Autumn Alumni Update

Autumn Alumni Update

We are delighted to share recent achievements from G.A.S. alumni, who continue to make significant contributions across the global arts landscape. From Kosisochukwu Nnebe’s ambitious textile-inspired installation at UNFAIR Amsterdam, to TK Smith’s curatorial projects exploring diaspora and belonging, to Tobi Onabolu’s recognition with the 2025 Aesthetica Art Prize, these updates highlight the breadth of practices and critical dialogues being shaped by our community.

 


Kosisochukwu Nnebe Debuts Adire-inspired installation at UNFAIR Amsterdam

2023 G.A.S. Fellowship Awardee Kosisochukwu Nnebe recently debuted her new installation, Guaranteed Nigerian Adire Eleko – Available by the Yard!, at UNFAIR Amsterdam’s Post-Tropical Imagination exhibition, curated by artist-curator Serana Angelista. In this ambitious work, Nnebe examines the social and cultural life of Nigerian textiles, staging the beginnings of a fabric store where handmade adire cloth is offered “by the yard” to underscore how textiles circulate, create kinship, and generate new forms of community through practices like Aso-Ebi. Building on her earlier explorations of adapting adire processes into photographic work, Nnebe re-creates archival images that foreground the political significance of dress codes in Nigeria’s history—particularly the central role of women and the wrapper garment in landmark protests such as the 1929 Aba Women’s War and the 1949 Abeokuta Women’s War. Other designs in the project trace the cassava used in adire production back to its Indigenous Taino origins in the Caribbean and South America, weaving unexpected histories of migration, knowledge exchange, and resistance. At once playful and critical, the title and branding of the installation reference the dominance of Dutch wax print in African markets while aligning with current efforts to revitalize Nigeria’s textile industry.
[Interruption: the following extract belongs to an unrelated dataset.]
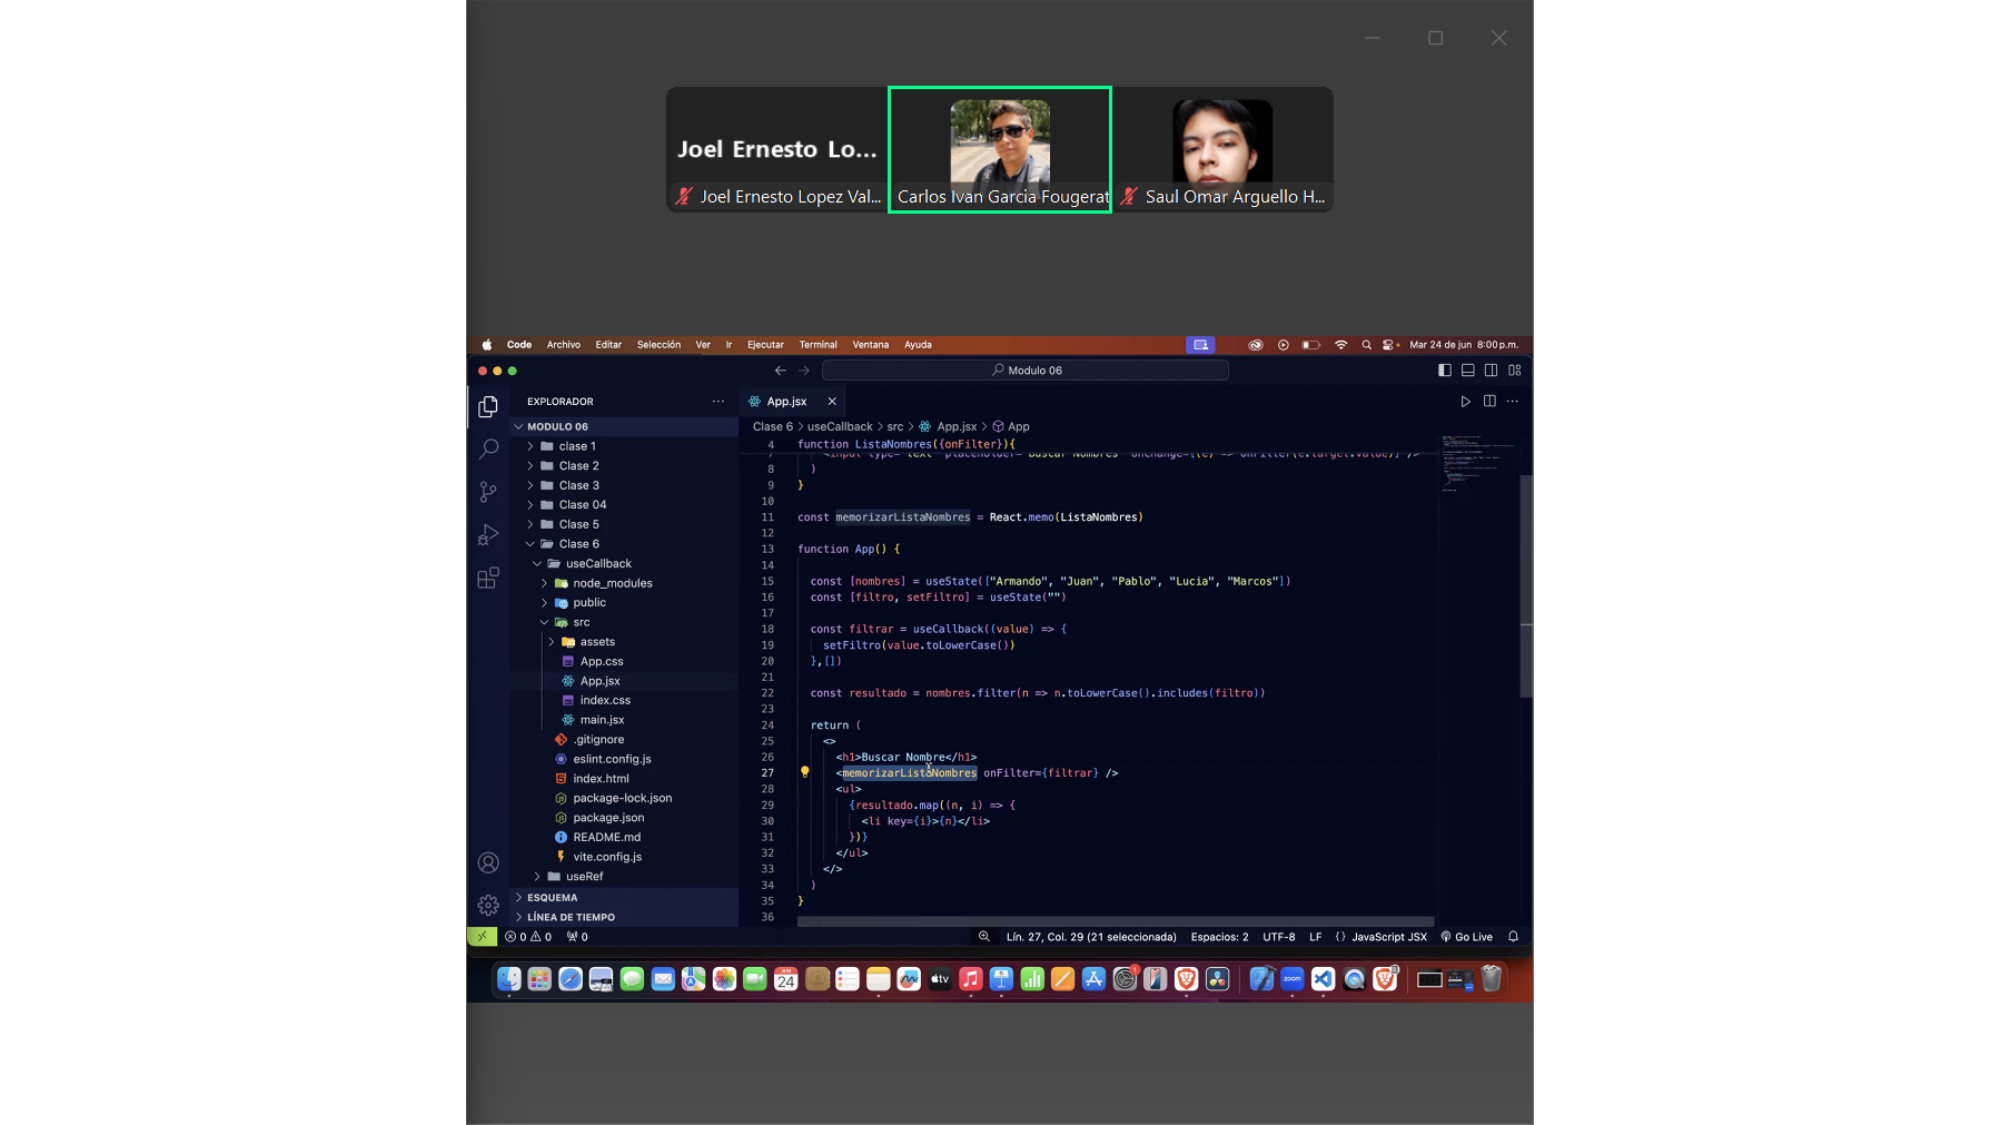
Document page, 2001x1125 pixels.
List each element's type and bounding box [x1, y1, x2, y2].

picture [465, 0, 1535, 1125]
Through this layered investigation, Nnebe positions fabric not only as material culture but also as a powerful site of memory, protest, and transnational connection.

 

 


 

TK Smith Curates Carried Over at ISCP, New York

2023 G.A.S. alumnus, TK Smith continues to shape the contemporary art landscape, curating exciting new projects such as Carried Over, a new group exhibition exploring the layered meanings of diaspora, opening on Tuesday, September 9. This exhibition features the work of three ISCP alumni, including Belinda Kazeem-Kamiński, who also underwent a residency at G.A.S. Foundation as the 2022 Art X Diaspora prizewinner. Belinda is exhibiting alongside Braxton Garneau (Canada), and Remy Jungerman (The Netherlands/United States). All three artists have African and Indigenous roots, and live and work around the world. The exhibition explores how cultural materials, practices, and symbols are intentionally preserved, reinterpreted, and transformed as people migrate across geographies and historical contexts. Incorporating painting, photography, sculpture, installation, and text, the artists’ practices each grapple with what is carried forward and what is cast off, telling profound and unresolved stories of place and displacement, resilience and resistance. In Smith’s curatorial framing, diaspora is not only a dispersal but also a process of cultural negotiation, where meaning is interrogated, celebrated, and reshaped. Together, the works invite audiences to reflect on the complexity of belonging and the enduring power of cultural memory. Over the summer, TK also curated the Mississippi Museum of Art’s 2025 Invitational, "Call Home," which was on view from June 28, 2023, to September 7, 2025. 

 

Belinda Kazeem-Kamiński, Alífábẹẹtì ní àgọ ara mi (In my Body an Alphabet), 2023,  C-print on aluminum Dibond, 40.5 x 27 in. (103 × 69 cm).

 


 

Tobi Onabolu Wins 2025 Aesthetica Art Prize for Danse Macabre

2023 G.A.S. alumnus Tobi Onabolu has been awarded the 2025 Aesthetica Art Prize for his single-channel film Danse Macabre, selected as the winning work from a shortlist of 24 and now on view at York Gallery, York, until January 2026. The film, developed in collaboration with Ejiro “4STRINGSZ” Sowole-James, Wenceslas Chabi Biaou, Nic Wassell, Ifebusola Shotunde, and Gildas Adannou, was supported by FLAMIN, Artsplit, Legacy Arts Foundation, and Dr. Nadine Siegert. Alongside this major recognition, Onabolu recently contributed to a symposium in Aarhus, Denmark, held in conjunction with the exhibition From the Ground Up at Galleri Image (on view through October 12), and will soon take up a residency at Purple Mountain Arts in South Africa. Looking ahead, he is preparing for the second edition of Lọpọ Lọpọ, Grand Popo’s Contemporary Art Festival, running January 7 through February 27, 2026. 

 


Danse Macabre (2023), Film Still, Tobi Onabolu.